I was so moved by the story of Minty Bear that I immediately went online to try again to find another Peeper, even though I have now fully forgotten the brand name. But even if I did, I doubt the company makes this model of stuffed tiger any more (that fickle world of plush toy fashion), so all I can do is pray that Sarah doesn't lose her little friend before she outgrows him. Like the kid in this post, Sarah speaks for Peeper in a distinct voice, in this case a high-pitched squeak that's actually cute rather than annoying, and occasionally has him sing his own special Peeper song that starts off "Ha-a-a-appy noo-noo, off the road!" Yeah, I know. More to the point, Peeper goes EVERYWHERE with Sarah, including school, summer camp, family photos, the monkey bars (yes, she can navigate the bars while clutching him in a couple of fingers)... There have been some very sad scenes on the few occasions that she has temporarily misplaced him. Same for Yellow Blanket, who also got left in the ill-fated knapsack and which I replaced via eBay after it became clear that she was still mourning it some weeks later. Sarah is also extremely neat. She just informed me this morning not to move any of the items around her bathroom sink from their designated locations. Not time to worry just yet, I guess -- just a reminder to keep stoking that therapy fund.

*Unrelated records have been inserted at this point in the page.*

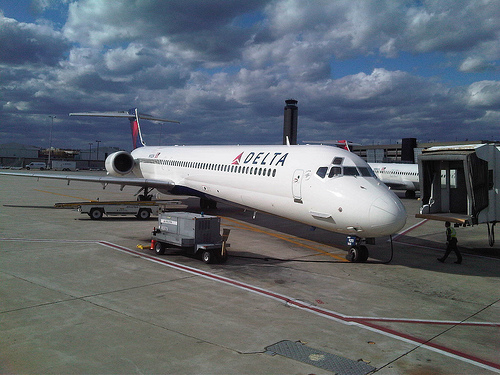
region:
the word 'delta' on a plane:
[243, 151, 288, 166]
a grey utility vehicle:
[140, 207, 226, 263]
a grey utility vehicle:
[55, 195, 177, 216]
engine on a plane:
[104, 149, 138, 177]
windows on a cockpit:
[316, 165, 376, 177]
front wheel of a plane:
[345, 236, 368, 265]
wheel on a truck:
[88, 205, 102, 221]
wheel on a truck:
[135, 208, 150, 220]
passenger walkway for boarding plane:
[416, 136, 498, 224]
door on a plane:
[291, 169, 303, 203]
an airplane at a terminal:
[11, 94, 416, 282]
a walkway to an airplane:
[413, 139, 498, 229]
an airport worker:
[437, 219, 462, 264]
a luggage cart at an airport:
[47, 194, 186, 218]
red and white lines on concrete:
[164, 258, 304, 305]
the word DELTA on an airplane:
[242, 151, 290, 166]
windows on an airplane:
[153, 157, 280, 176]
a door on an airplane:
[288, 165, 304, 204]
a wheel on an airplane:
[347, 240, 370, 267]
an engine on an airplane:
[106, 151, 134, 175]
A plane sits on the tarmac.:
[8, 105, 410, 250]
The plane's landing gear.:
[343, 237, 371, 264]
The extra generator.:
[150, 208, 228, 264]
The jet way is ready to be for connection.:
[414, 138, 495, 254]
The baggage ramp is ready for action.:
[55, 196, 167, 219]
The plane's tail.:
[66, 105, 182, 142]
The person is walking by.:
[438, 221, 466, 265]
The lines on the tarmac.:
[226, 261, 347, 334]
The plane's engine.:
[103, 148, 137, 180]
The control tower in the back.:
[278, 98, 301, 144]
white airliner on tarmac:
[105, 115, 457, 250]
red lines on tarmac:
[281, 293, 395, 344]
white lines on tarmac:
[264, 290, 341, 322]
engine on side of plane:
[104, 139, 136, 176]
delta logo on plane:
[234, 142, 302, 176]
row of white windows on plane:
[180, 160, 234, 174]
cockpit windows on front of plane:
[316, 158, 389, 190]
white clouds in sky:
[166, 21, 314, 83]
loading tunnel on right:
[417, 150, 499, 226]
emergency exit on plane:
[291, 167, 307, 207]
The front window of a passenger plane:
[316, 163, 378, 178]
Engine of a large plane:
[105, 149, 136, 176]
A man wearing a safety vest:
[438, 219, 463, 265]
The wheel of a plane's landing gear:
[349, 245, 368, 260]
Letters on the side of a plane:
[243, 149, 289, 168]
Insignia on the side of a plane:
[231, 148, 243, 164]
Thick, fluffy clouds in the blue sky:
[1, 0, 498, 152]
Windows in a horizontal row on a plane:
[138, 156, 278, 178]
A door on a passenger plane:
[291, 168, 303, 200]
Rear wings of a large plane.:
[66, 105, 181, 147]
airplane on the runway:
[16, 74, 413, 268]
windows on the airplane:
[313, 163, 373, 179]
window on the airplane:
[266, 165, 274, 176]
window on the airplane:
[248, 165, 255, 178]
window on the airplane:
[206, 163, 213, 170]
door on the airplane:
[288, 165, 306, 197]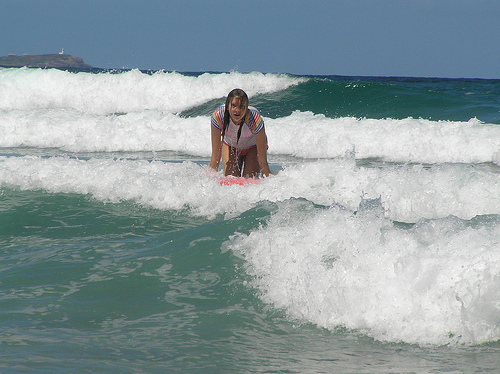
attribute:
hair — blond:
[226, 99, 263, 153]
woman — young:
[201, 87, 280, 184]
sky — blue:
[263, 4, 415, 94]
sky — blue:
[266, 3, 340, 53]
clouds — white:
[159, 8, 311, 91]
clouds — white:
[225, 1, 339, 59]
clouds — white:
[239, 1, 388, 91]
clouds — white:
[192, 4, 402, 84]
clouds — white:
[148, 1, 335, 71]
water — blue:
[263, 68, 499, 331]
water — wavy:
[5, 164, 288, 331]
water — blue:
[59, 217, 371, 367]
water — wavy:
[17, 168, 438, 371]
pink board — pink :
[207, 163, 283, 188]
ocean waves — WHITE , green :
[346, 237, 410, 305]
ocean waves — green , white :
[419, 196, 466, 247]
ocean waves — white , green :
[114, 273, 251, 335]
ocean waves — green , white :
[248, 275, 338, 356]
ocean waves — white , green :
[60, 221, 133, 291]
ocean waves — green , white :
[100, 100, 190, 184]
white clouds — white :
[305, 8, 360, 66]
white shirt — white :
[210, 107, 264, 152]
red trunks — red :
[225, 141, 263, 155]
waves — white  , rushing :
[0, 68, 498, 340]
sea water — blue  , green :
[1, 60, 498, 370]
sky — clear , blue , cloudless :
[3, 0, 498, 70]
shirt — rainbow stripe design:
[198, 95, 271, 160]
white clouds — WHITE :
[25, 10, 79, 43]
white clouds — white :
[57, 16, 103, 73]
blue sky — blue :
[6, 0, 497, 61]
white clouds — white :
[164, 19, 195, 49]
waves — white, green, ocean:
[291, 122, 355, 234]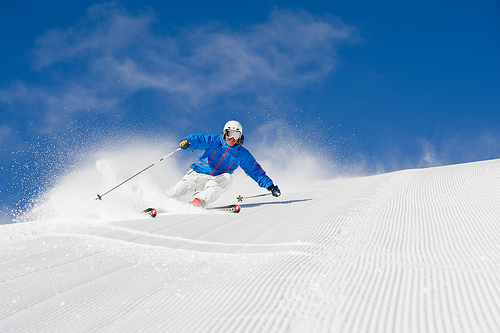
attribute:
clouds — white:
[2, 0, 360, 162]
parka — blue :
[177, 133, 290, 193]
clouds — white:
[15, 11, 343, 133]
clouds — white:
[113, 33, 286, 75]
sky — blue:
[12, 42, 149, 128]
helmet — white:
[224, 120, 244, 135]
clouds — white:
[262, 24, 341, 75]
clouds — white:
[31, 10, 341, 155]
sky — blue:
[258, 29, 363, 91]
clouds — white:
[154, 41, 269, 108]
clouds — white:
[45, 20, 360, 110]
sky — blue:
[1, 0, 498, 171]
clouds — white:
[94, 38, 275, 98]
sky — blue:
[380, 30, 466, 95]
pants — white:
[153, 172, 234, 205]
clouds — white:
[100, 33, 362, 92]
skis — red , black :
[135, 196, 249, 221]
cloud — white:
[242, 9, 359, 89]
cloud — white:
[105, 24, 245, 97]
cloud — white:
[7, 73, 120, 145]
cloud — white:
[23, 10, 149, 62]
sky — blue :
[364, 70, 459, 122]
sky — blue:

I myself had a favorite stuffed animal, a blue bunny whose "arms" touched my neck when I hugged him. I still remember the deep sorrow I felt the day he went blind. He had gotten dirty so my mother decided to clean him with K2R, a spray that dries to a white powder similar to anthrax spores that you then brush off along with the dirt, at least in theory. Except that his blue plastic eyes also got some spray, and it dried to a white film that would not come off. So from then on he was Cataract Bear, which is a lot easier for a three-year-old to pronounce than Macular Degeneration Bear, or Diabetic Retinopathy Bear (OK I didn't really call him that, though if I had actually known those words at the time, I still might have tried to say them). Despite all this, I survived and eventually thrived, though come to think of it I did get therapy at a few points along the line... but at least it's nice to know I'm not the only mother who is just as sappy about her kids' favorite animals as the kids themselves are.